Entre Climat et Brexit, les tulipes néerlandaises font grise mine
Arjan Smit surveille un tapis rouge et rose de tulipes résistant vaillamment au vent, ces fleurs qui font la fierté des Pays-Bas, cultivées dans sa famille depuis 1940.
Ce passionné de 55 ans raconte que le changement climatique rend une profession qui requiert un dévouement total encore plus difficile. “Le climat a changé. On le sent. On a plus de périodes humides. L’année dernière, il a plu, plu, plu et on voit le résultat”, observe-t-il, en montrant un champ derrière lui. Vu de haut, l’espace se quadrille en rangées de fleurs parfaites. Mais de plus près, des zones boueuses apparaissent, là où la pluie a empêché les tulipes de pousser.
“C’est parfois dur. L’hiver dernier était très humide. Au total, dans notre secteur, nous avons perdu environ 8 à 9% des bulbes dans les champs. Ils ont été tués par l’eau”, explique-t-il. Aux hivers plus humides s’ajoute la hausse des températures, avec des printemps et des étés plus chauds aux Pays-Bas, où M. Smit dit arroser ses fleurs plus de deux fois plus régulièrement qu’il y a dix ans.
“Pas assez de racines”
Smit Flowers, son entreprise, produit onze millions de tulipes de différentes variétés, cultivées toute l’année en alternant culture naturelle et en serre. Les locaux sont décorés de photos de M. Smit offrant ses fleurs à des célébrités, notamment à la reine des Pays-Bas Maxima. “Le roi Willem-Alexander était vraiment jaloux”, plaisante-t-il.

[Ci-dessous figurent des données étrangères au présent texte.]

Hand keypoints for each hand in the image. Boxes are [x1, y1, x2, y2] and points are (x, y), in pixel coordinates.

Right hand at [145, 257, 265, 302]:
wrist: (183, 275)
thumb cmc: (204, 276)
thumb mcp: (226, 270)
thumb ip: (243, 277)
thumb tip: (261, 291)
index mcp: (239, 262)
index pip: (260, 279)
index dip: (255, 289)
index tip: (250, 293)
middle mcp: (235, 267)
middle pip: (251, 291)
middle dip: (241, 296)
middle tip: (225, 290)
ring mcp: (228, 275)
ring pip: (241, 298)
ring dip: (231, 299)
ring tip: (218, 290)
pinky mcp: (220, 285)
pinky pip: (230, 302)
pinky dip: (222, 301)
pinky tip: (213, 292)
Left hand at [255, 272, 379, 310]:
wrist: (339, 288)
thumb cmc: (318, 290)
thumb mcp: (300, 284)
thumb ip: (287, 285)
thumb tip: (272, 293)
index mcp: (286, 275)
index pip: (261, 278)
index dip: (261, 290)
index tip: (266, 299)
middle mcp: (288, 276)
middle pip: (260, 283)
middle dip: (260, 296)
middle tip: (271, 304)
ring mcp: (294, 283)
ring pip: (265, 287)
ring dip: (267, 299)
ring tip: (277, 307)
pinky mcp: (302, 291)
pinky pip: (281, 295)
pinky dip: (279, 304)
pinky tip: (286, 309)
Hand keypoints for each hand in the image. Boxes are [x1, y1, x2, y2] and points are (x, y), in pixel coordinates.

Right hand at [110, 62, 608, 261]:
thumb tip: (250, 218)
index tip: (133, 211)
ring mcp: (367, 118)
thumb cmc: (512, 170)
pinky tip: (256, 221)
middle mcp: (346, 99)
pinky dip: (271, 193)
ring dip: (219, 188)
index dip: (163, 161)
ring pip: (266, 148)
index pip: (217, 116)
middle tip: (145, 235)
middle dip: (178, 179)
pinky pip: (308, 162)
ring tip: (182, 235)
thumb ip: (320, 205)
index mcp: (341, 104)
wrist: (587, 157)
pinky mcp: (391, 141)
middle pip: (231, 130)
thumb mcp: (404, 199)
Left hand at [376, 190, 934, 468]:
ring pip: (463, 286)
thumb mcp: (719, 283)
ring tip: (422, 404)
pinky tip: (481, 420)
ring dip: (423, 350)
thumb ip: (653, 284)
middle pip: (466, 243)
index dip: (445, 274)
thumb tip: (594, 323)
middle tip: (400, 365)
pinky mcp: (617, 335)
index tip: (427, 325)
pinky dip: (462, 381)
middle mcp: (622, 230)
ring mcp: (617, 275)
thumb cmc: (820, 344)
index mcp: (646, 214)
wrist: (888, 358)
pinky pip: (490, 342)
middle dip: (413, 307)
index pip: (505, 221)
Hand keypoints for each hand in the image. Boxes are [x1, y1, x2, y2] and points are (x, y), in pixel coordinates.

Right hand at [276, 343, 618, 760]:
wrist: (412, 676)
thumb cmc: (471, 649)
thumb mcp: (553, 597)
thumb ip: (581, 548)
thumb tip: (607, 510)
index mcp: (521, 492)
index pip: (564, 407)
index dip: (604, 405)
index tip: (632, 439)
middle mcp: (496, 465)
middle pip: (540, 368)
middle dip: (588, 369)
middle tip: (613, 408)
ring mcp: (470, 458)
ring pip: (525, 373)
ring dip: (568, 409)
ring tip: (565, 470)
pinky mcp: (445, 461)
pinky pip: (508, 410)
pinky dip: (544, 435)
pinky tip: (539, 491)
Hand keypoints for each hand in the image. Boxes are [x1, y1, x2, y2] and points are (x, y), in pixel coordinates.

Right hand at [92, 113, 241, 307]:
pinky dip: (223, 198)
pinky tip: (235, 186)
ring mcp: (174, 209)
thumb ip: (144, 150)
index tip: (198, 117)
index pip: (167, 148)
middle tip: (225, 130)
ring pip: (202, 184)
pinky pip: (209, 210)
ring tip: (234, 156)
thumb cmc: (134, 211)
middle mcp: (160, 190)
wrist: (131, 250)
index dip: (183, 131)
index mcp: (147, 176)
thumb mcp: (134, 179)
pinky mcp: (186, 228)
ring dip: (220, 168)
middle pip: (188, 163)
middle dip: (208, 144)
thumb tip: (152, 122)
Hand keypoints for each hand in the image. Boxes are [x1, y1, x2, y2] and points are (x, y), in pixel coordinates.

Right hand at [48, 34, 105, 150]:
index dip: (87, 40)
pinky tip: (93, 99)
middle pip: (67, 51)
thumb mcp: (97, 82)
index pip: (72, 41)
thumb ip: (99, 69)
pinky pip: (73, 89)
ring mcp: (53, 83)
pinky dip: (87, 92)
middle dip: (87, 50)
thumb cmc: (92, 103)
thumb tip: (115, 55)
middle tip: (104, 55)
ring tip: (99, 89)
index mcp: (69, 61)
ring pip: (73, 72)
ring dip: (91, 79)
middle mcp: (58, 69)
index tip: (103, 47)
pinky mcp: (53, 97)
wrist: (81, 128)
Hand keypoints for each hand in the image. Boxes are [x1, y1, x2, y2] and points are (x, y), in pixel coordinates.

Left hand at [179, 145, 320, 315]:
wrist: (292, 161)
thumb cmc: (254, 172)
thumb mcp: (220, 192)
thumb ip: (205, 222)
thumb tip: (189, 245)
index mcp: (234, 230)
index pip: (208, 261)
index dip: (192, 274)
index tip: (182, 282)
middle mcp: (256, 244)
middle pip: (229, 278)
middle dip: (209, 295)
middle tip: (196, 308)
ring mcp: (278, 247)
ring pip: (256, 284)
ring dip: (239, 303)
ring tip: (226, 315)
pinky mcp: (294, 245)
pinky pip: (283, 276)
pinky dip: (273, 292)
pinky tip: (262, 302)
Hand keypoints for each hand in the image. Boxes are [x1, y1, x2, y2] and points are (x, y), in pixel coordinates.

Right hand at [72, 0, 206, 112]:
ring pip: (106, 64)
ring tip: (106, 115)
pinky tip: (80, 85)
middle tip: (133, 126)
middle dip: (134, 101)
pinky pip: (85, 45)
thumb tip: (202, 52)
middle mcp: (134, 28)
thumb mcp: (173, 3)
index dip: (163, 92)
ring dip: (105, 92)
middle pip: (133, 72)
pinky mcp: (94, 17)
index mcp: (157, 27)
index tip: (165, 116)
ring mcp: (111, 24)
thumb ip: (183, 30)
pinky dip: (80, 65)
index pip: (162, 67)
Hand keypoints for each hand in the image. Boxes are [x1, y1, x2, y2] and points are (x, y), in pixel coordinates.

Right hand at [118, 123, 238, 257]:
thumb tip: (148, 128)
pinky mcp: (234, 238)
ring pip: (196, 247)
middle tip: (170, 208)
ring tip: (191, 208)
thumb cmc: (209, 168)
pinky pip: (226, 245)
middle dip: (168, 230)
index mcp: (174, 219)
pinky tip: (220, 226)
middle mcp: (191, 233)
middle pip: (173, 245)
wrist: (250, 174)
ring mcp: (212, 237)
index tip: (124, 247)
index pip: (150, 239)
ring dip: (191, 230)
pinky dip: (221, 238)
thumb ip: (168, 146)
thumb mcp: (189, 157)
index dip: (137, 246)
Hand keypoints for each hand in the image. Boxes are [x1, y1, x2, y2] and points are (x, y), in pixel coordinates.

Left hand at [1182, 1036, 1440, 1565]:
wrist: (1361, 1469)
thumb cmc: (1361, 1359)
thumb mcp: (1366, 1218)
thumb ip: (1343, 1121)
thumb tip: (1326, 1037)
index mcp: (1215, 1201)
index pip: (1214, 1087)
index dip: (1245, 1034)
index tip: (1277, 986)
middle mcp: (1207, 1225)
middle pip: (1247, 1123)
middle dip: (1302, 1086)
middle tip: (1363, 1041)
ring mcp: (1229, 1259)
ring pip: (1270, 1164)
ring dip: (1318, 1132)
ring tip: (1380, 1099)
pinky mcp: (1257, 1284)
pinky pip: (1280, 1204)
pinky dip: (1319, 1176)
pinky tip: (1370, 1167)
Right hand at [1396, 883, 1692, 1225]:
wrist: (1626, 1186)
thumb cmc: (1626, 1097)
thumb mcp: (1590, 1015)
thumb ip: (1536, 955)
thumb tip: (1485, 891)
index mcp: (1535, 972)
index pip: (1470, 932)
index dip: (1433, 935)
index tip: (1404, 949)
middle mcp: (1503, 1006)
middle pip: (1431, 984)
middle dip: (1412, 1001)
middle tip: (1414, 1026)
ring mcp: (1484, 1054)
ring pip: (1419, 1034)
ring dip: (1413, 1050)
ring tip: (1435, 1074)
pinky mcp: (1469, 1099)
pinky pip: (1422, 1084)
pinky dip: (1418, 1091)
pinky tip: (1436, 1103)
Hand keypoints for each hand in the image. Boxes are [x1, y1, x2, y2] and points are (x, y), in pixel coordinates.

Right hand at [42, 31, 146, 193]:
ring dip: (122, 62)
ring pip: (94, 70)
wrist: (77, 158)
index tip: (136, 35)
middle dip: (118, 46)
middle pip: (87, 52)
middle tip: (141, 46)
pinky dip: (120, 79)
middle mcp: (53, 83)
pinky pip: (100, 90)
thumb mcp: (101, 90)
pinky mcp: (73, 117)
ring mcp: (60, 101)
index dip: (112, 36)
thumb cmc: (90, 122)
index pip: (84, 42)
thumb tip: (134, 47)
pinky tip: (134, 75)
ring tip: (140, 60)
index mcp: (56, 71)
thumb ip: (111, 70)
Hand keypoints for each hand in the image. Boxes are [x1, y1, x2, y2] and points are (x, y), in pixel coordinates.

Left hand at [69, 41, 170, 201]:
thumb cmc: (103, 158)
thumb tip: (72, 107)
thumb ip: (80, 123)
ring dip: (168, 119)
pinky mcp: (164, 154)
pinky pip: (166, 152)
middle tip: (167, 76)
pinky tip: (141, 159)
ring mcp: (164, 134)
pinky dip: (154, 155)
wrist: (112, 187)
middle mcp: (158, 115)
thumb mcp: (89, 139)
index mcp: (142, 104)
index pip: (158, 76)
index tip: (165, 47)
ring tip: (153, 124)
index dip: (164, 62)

L’hiver ayant été très humide, les racines n’ont pas poussé assez profondément pour chercher de l’eau, suscitant des inquiétudes pour les récoltes, explique M. Smit lors d’une journée à la météo capricieuse, fin avril. Il craint qu’en période chaude, ses fleurs “n’aient pas assez de racines pour boire toute l’eau dont elles ont besoin”. Sa réponse : une vigilance constante.
Utilisant panneaux solaires et eau de pluie réutilisée, M. Smit assure également faire le maximum pour cultiver de façon durable alors que le secteur est souvent pointé du doigt pour son impact environnemental.
“Catastrophique”
Si le changement climatique constitue un défi à long terme, les producteurs de tulipes néerlandais s’inquiètent d’une menace plus imminente : l’intensification des contrôles aux frontières suite au Brexit.
À partir du 30 avril, des contrôles physiques seront obligatoires pour de nombreuses plantes et fleurs entrant au Royaume-Uni. Dans les deux pays longeant la mer du Nord, les commerçants s’inquiètent des retards et de l’endommagement des produits. Tim Rozendaal, de l’association néerlandaise des fleurs VGB, pointe auprès de l’AFP qu’il y a encore “une incertitude sur les délais d’attente” et “pas encore de capacité suffisante” pour effectuer les contrôles. “Les entreprises disent qu’elles envisagent de ne pas envoyer de plantes pendant la première semaine des contrôles aux frontières”, ajoute-t-il tandis que les médias britanniques ont évoqué la constitution de stocks dans les pépinières.
M. Smit estime qu’environ 80% de sa récolte finit à l’étranger – il vend directement à un exportateur – et que tout retard lors des contrôles aux frontières serait “catastrophique” pour les fleurs. Malgré les défis, l’agriculteur est optimiste quant aux perspectives de son fils, Tim, 22 ans, qui doit devenir la quatrième génération à diriger l’entreprise familiale. “C’est difficile, mais lorsque vous contrôlez cela d’une bonne façon, vous pouvez réaliser de bons bénéfices dans l’industrie des bulbes, dans l’industrie des fleurs (…) Nous ne devons pas rester les bras croisés, ni endormis”, dit-il.
Venant de faire un don à plusieurs villes d’Ukraine déchirées par la guerre, il croit fermement à l’impact positif des fleurs. “J’étais silencieux là-bas. Les gens venaient vers moi les larmes aux yeux et la voix brisée, me disant +merci pour les fleurs. Cela aide pour notre santé mentale+”. “Les gens peuvent dire ce qu’ils veulent. Nous avons besoin de fleurs!”.